El muro de Cartagena

Cartagena fue los Estados Unidos de la era Trump antes de que los mismos Estados Unidos lo fueran. Antes de que se pusiera de moda hablar de muros fronterizos de 3200 kilómetros de largo, Cartagena ya era la ciudad amurallada, el corral de piedra, el habitáculo colombiano de la exclusión y la indiferencia.
Que no nos extrañe ver que el gobierno de un país que basó su desarrollo industrial y cultural en los inmigrantes hoy quiera asestarles una puñalada en la espalda: eso en la capital del departamento de Bolívar es cuento viejo. Desde hace décadas que vivimos la repetida y triste historia de nacer en una ciudad que ya no nos pertenece, que nos excluye de sus espacios aunque éstos hayan sido levantados sobre la sangre de los indios y con el sudor de los negros esclavizados.
La consigna de quienes han gobernado a Cartagena siempre ha consistido en erradicar todo lo que surja de los sectores populares, es decir, todo aquello a lo que nuestra “aristocracia” política le parezca que hiede a pobre, a indio, a afrodescendiente, a champetúo. Y aunque el alcalde Manolo no pertenezca a esa “aristocracia” (como Trump, que tampoco pertenecía al Establishment gringo) su gestión pública sigue ejecutándose en función de las tradicionales políticas de exclusión: basta con ver las contradicciones en la Gerencia del Espacio Público y Movilidad Urbana, cuyos funcionarios desalojan con violencia a los vendedores informales al tiempo que permiten (muy complacientemente) que los restaurantes y hoteles ocupen las plazas y calles de la ciudad.  
La idea es vaciar el territorio, arrebatárselos a quienes lo “afean” y erigir luego un muro de decretos, impuestos, concesiones y prejuicios que garanticen que el negro, el indio, el pobre y el champetúo no vuelvan.
En sus memorias, García Márquez cuenta que, durante cien años, en la Torre del Reloj hubo un puente levadizo que comunicaba al Centro Histórico con Getsemaní y las familias que vivían entre los manglares de los alrededores. Decía Gabo que los colonos españoles alzaban ese puente desde las nueve de la noche hasta el amanecer, “por el terror de que la pobrería de los suburbios se les colara a medianoche para degollarlos dormidos”.

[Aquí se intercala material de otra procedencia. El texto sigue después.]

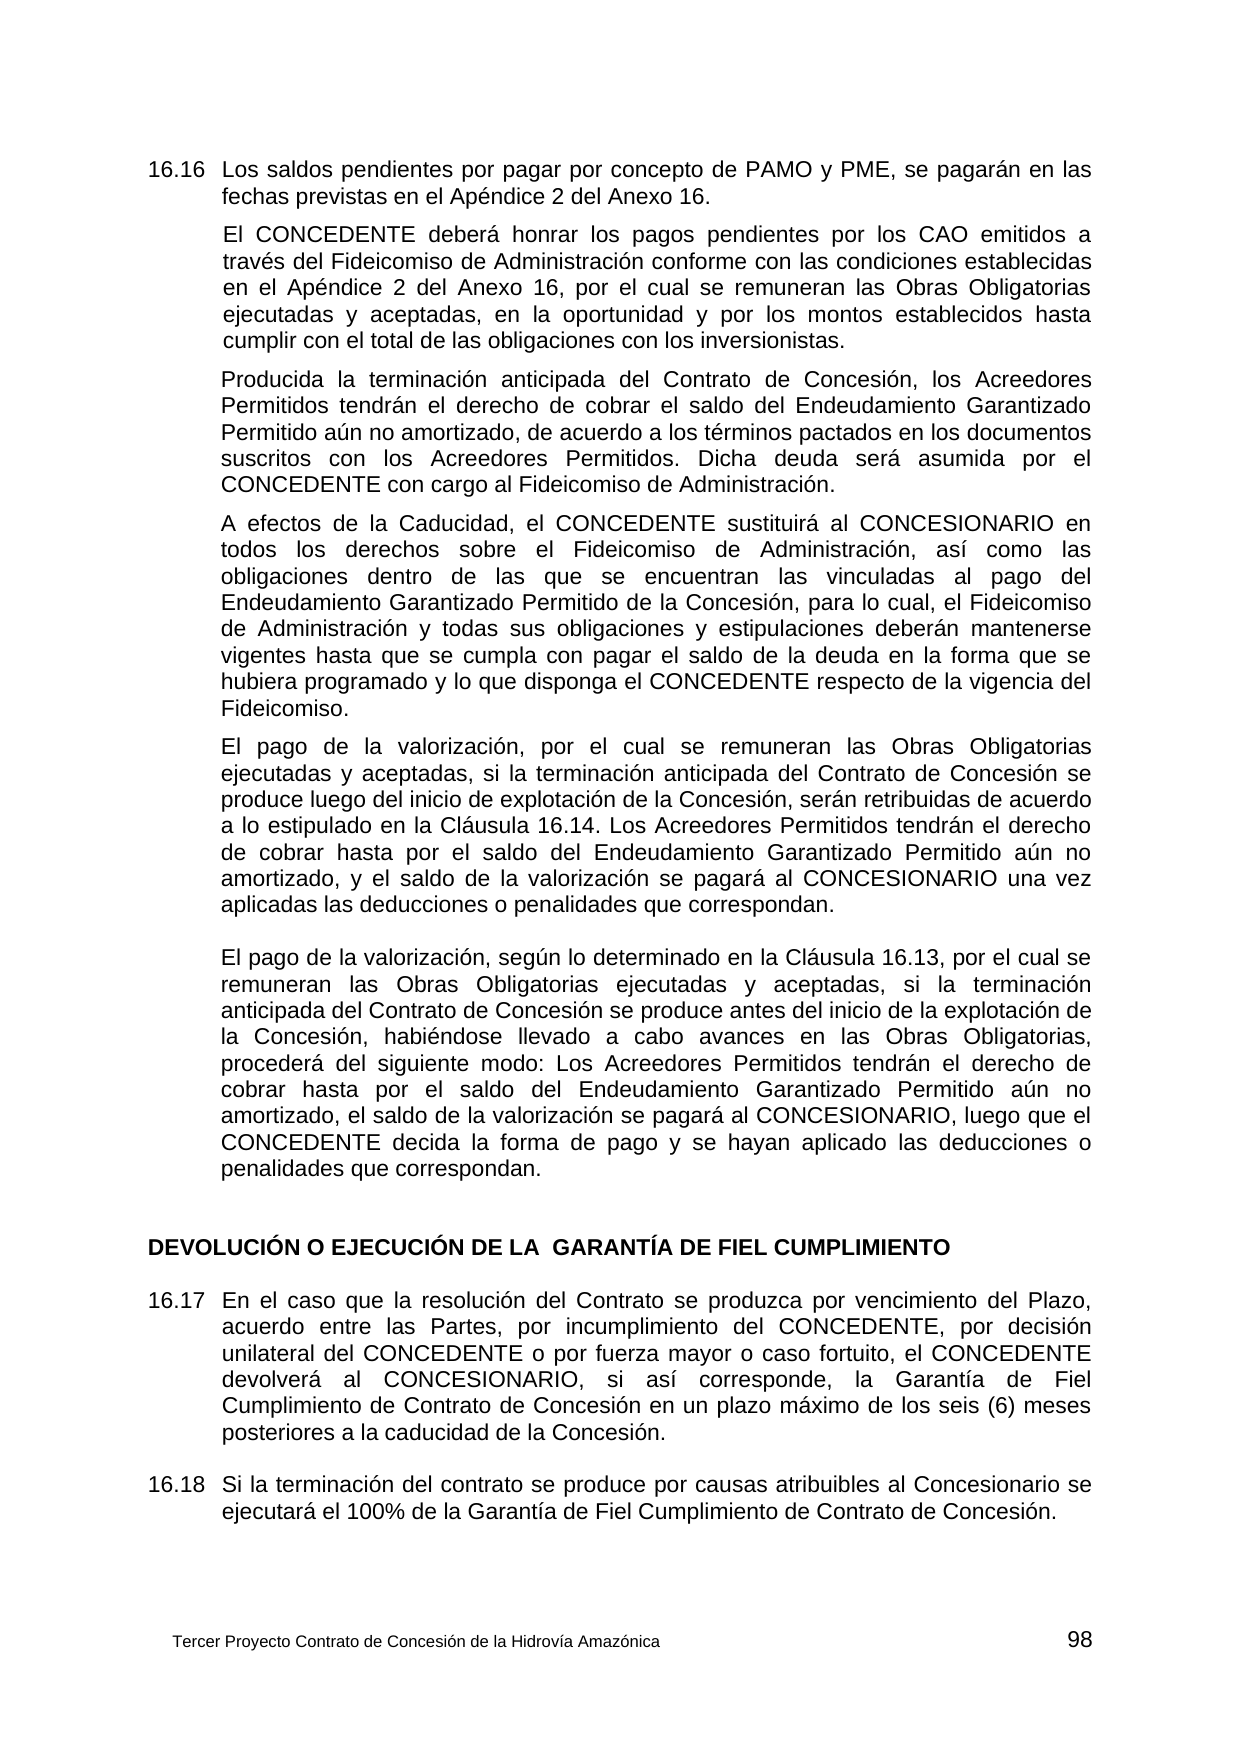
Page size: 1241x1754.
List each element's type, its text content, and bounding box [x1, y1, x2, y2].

subtitle DEVOLUCIÓN O EJECUCIÓN DE LA GARANTÍA DE FIEL CUMPLIMIENTO [148, 1234, 1092, 1260]
text El pago de la valorización, según lo determinado en la Cláusula 16.13, por el cual se remuneran las Obras Obligatorias ejecutadas y aceptadas, si la terminación anticipada del Contrato de Concesión se produce antes del inicio de la explotación de la Concesión, habiéndose llevado a cabo avances en las Obras Obligatorias, procederá del siguiente modo: Los Acreedores Permitidos tendrán el derecho de cobrar hasta por el saldo del Endeudamiento Garantizado Permitido aún no amortizado, el saldo de la valorización se pagará al CONCESIONARIO, luego que el CONCEDENTE decida la forma de pago y se hayan aplicado las deducciones o penalidades que correspondan. [221, 944, 1092, 1181]
text A efectos de la Caducidad, el CONCEDENTE sustituirá al CONCESIONARIO en todos los derechos sobre el Fideicomiso de Administración, así como las obligaciones dentro de las que se encuentran las vinculadas al pago del Endeudamiento Garantizado Permitido de la Concesión, para lo cual, el Fideicomiso de Administración y todas sus obligaciones y estipulaciones deberán mantenerse vigentes hasta que se cumpla con pagar el saldo de la deuda en la forma que se hubiera programado y lo que disponga el CONCEDENTE respecto de la vigencia del Fideicomiso. [221, 510, 1092, 721]
list Si la terminación del contrato se produce por causas atribuibles al Concesionario se ejecutará el 100% de la Garantía de Fiel Cumplimiento de Contrato de Concesión. [148, 1471, 1092, 1524]
text El pago de la valorización, por el cual se remuneran las Obras Obligatorias ejecutadas y aceptadas, si la terminación anticipada del Contrato de Concesión se produce luego del inicio de explotación de la Concesión, serán retribuidas de acuerdo a lo estipulado en la Cláusula 16.14. Los Acreedores Permitidos tendrán el derecho de cobrar hasta por el saldo del Endeudamiento Garantizado Permitido aún no amortizado, y el saldo de la valorización se pagará al CONCESIONARIO una vez aplicadas las deducciones o penalidades que correspondan. [221, 733, 1092, 918]
text Producida la terminación anticipada del Contrato de Concesión, los Acreedores Permitidos tendrán el derecho de cobrar el saldo del Endeudamiento Garantizado Permitido aún no amortizado, de acuerdo a los términos pactados en los documentos suscritos con los Acreedores Permitidos. Dicha deuda será asumida por el CONCEDENTE con cargo al Fideicomiso de Administración. [221, 366, 1092, 497]
text El CONCEDENTE deberá honrar los pagos pendientes por los CAO emitidos a través del Fideicomiso de Administración conforme con las condiciones establecidas en el Apéndice 2 del Anexo 16, por el cual se remuneran las Obras Obligatorias ejecutadas y aceptadas, en la oportunidad y por los montos establecidos hasta cumplir con el total de las obligaciones con los inversionistas. [223, 221, 1092, 353]
list En el caso que la resolución del Contrato se produzca por vencimiento del Plazo, acuerdo entre las Partes, por incumplimiento del CONCEDENTE, por decisión unilateral del CONCEDENTE o por fuerza mayor o caso fortuito, el CONCEDENTE devolverá al CONCESIONARIO, si así corresponde, la Garantía de Fiel Cumplimiento de Contrato de Concesión en un plazo máximo de los seis (6) meses posteriores a la caducidad de la Concesión. [148, 1287, 1092, 1445]
list Los saldos pendientes por pagar por concepto de PAMO y PME, se pagarán en las fechas previstas en el Apéndice 2 del Anexo 16. [148, 156, 1092, 209]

Es evidente que aquel puente levadizo nunca ha desaparecido. El miedo y el desprecio que las clases dirigentes le tienen a los sectores populares de la ciudad lo mantienen activo. El nuestro es un puente que bajan durante las campañas electorales y que luego vuelven a subir cuando ya no nos necesitan para legitimar su democracia de paja.